Assignment 1 => In the discussion of encrypting secrets, how many additional AWS API calls does the described key-lookup approach require compared with storing the data unencrypted?
Assignment 2 => Continue the discussion about storing and encrypting secrets, picking up right after its final sentence.

Passage =>
══════════════════════════════

No I'm literally talking about taking the row key and using it as the lookup from kms for the crypto key. Then you take the plaintext, the crypto key, encrypt the plain text and store it whereever. It's 1 additional aws api call over storing the stuff unencrypted, and about 5 lines of code in java that can be turned into a 1 line library call. Not sure why you need credstash.
+1 Upvote for credstash
I'm curious of cases for when people are running into size limitations for storing secrets... what type of secrets are > 4kb? I could imagine some example but I'm wondering about real world examples...
Every file or message you want to send encrypted through AWS or store permanently in S3. I often use crypto as signing as well, since it mostly comes for free code wise at my job.
You totally can store sensitive passwords in your source code repo, just so long as they're encrypted. Here's how we do it: https://neosmart.net/blog/2017/securestore-a-net-secrets-man...

SecureStore is designed to be repo-friendly, it purposely avoids needless IV/payload regeneration, is based in plain text, and preserves element order to avoid driving source code managers crazy.

══════════════════════════════

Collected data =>
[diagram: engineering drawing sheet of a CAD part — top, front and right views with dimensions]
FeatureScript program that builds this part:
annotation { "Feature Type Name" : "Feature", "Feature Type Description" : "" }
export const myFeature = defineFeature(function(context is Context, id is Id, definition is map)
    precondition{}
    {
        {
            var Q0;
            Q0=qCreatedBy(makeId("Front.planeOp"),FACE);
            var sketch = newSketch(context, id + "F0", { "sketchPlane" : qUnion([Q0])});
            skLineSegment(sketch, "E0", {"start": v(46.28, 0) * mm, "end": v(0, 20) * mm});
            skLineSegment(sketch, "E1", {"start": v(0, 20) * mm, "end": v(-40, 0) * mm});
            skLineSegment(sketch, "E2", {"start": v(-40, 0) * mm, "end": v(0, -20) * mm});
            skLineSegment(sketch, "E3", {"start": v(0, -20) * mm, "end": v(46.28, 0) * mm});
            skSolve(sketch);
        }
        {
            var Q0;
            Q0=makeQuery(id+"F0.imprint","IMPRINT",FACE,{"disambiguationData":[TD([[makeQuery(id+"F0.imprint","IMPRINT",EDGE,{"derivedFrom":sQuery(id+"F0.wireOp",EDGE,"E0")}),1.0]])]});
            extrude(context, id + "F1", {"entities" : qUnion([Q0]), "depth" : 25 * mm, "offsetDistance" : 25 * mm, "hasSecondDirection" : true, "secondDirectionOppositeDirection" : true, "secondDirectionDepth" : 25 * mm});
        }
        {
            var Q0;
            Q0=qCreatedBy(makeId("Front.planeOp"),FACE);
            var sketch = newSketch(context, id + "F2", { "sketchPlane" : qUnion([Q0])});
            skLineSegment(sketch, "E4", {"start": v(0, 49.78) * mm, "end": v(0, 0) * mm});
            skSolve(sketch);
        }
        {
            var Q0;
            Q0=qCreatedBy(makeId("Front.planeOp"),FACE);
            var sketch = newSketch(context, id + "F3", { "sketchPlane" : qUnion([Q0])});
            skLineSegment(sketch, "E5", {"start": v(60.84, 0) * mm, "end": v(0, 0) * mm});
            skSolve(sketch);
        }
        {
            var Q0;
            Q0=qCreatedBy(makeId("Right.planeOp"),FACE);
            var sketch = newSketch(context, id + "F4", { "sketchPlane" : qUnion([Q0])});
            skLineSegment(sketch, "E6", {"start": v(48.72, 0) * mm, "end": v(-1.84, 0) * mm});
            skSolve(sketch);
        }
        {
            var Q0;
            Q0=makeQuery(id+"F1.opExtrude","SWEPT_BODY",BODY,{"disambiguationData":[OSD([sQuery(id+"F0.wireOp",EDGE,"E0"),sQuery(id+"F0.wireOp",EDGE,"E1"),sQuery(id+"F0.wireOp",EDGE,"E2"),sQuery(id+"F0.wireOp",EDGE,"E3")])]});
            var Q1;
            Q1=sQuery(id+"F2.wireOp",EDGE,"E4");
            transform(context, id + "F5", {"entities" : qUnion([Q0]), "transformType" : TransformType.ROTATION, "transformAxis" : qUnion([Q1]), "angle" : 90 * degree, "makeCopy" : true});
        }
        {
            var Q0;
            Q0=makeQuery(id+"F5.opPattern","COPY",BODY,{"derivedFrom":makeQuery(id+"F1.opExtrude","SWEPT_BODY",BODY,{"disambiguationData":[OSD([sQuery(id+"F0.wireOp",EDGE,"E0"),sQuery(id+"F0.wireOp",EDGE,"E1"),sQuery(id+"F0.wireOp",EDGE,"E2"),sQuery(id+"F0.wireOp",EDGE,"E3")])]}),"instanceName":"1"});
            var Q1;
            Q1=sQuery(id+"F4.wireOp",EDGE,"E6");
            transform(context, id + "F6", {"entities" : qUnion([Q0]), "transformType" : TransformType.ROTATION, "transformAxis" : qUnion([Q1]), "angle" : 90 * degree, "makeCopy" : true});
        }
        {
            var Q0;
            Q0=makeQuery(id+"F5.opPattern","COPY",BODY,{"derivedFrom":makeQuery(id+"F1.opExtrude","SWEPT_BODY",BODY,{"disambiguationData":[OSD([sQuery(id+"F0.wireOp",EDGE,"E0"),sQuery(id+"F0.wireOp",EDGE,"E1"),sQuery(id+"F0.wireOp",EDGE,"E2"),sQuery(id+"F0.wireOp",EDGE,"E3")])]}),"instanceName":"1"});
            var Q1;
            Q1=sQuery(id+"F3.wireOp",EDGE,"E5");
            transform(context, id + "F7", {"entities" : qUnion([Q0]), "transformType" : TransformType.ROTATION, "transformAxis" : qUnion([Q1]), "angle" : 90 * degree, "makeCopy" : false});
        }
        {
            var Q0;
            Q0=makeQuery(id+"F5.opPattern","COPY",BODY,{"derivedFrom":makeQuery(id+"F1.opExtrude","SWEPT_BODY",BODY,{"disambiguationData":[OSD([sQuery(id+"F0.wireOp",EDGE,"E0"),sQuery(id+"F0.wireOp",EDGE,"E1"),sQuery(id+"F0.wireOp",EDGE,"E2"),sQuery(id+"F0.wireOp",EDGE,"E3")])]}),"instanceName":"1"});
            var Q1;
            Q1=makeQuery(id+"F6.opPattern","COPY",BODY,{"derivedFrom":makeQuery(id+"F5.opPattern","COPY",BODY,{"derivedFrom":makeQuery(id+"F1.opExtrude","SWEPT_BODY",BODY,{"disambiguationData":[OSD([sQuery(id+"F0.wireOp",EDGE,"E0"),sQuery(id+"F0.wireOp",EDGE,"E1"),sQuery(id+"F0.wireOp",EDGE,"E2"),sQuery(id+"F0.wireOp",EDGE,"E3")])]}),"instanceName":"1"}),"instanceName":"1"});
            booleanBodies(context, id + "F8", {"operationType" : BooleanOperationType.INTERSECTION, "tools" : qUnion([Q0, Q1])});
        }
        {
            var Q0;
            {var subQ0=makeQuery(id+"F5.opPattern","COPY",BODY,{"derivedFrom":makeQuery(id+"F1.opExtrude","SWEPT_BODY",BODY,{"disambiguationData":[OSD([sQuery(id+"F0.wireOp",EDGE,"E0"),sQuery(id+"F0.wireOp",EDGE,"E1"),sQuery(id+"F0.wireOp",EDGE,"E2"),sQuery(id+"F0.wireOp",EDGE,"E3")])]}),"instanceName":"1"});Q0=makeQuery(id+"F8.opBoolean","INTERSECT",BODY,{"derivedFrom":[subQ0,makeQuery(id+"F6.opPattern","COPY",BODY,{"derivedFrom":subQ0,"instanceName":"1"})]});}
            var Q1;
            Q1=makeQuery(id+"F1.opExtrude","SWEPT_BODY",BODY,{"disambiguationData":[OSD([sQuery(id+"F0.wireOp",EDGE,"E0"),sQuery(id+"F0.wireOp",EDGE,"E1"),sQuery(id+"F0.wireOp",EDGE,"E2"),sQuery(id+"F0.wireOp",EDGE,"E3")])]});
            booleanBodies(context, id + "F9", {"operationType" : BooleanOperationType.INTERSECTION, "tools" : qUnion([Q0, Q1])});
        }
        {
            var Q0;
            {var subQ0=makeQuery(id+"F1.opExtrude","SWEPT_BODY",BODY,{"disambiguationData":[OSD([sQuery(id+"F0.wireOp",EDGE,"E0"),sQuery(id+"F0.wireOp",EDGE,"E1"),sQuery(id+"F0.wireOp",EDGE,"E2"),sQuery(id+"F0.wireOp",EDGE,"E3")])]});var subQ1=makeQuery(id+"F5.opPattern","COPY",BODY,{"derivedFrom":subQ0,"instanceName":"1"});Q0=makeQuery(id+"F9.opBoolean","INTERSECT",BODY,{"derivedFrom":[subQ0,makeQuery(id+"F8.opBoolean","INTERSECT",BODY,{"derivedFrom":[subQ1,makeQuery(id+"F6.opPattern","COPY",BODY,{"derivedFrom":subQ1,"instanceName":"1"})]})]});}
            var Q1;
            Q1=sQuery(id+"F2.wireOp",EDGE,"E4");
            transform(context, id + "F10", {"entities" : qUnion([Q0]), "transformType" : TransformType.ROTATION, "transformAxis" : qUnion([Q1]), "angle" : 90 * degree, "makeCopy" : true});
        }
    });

══════════════════════════════

Response box 1 => One additional AWS API call.

Response box 2 =>
Or environmental variables loaded at provisioning though this just moves the target. But these options do not themselves have the "in motion" characteristics that provide the best reliability, scalability and security.

If your needs are more sophisticated this means keyservers where hardware security module (HSM) might by part of the equation.

Agreed that is good practice. Oftentimes though when you're prototyping something you aren't really thinking that much about the structure of the project, and then you end up accidentally committing passwords. But yeah, would be a good practice to have this deeply ingrained and just do it automatically for every similar situation.
Completely agree. There are forks, mirrors and crawlers on GitHub, even you rewrite the commit and force push to GitHub server, the original commit data still exists in the forks and mirrors, and in fact anyone can even view the original commit in your own repo if they know its commit hash.
Very much this.

The first thing you should be doing is making the password useless by changing it. Doing anything else is entirely irresponsible. Sure, remove the file in question after that... but you can't treat the old password as anything other than public knowledge at that point.

I've only ever leaked a webhook, realised minutes later, and then changed the webhook URL on the backend. It's not hard to do, and doing anything else is simply really crappy security through obscurity while hoping for the best.
Why would a webhook URL be a secret? Wouldn't it be more like internal API if anything?

I would assume that the parameters sent to the webhook, an auth token or something of the sort would take care of the security bit. Obscuring the URL seems like security-by-obscurity no?

For purposes of security, there's no difference between example.com/api/my-webhook?auth-token=[some-uuid] and example.com/api/my-webhook/[some-uuid].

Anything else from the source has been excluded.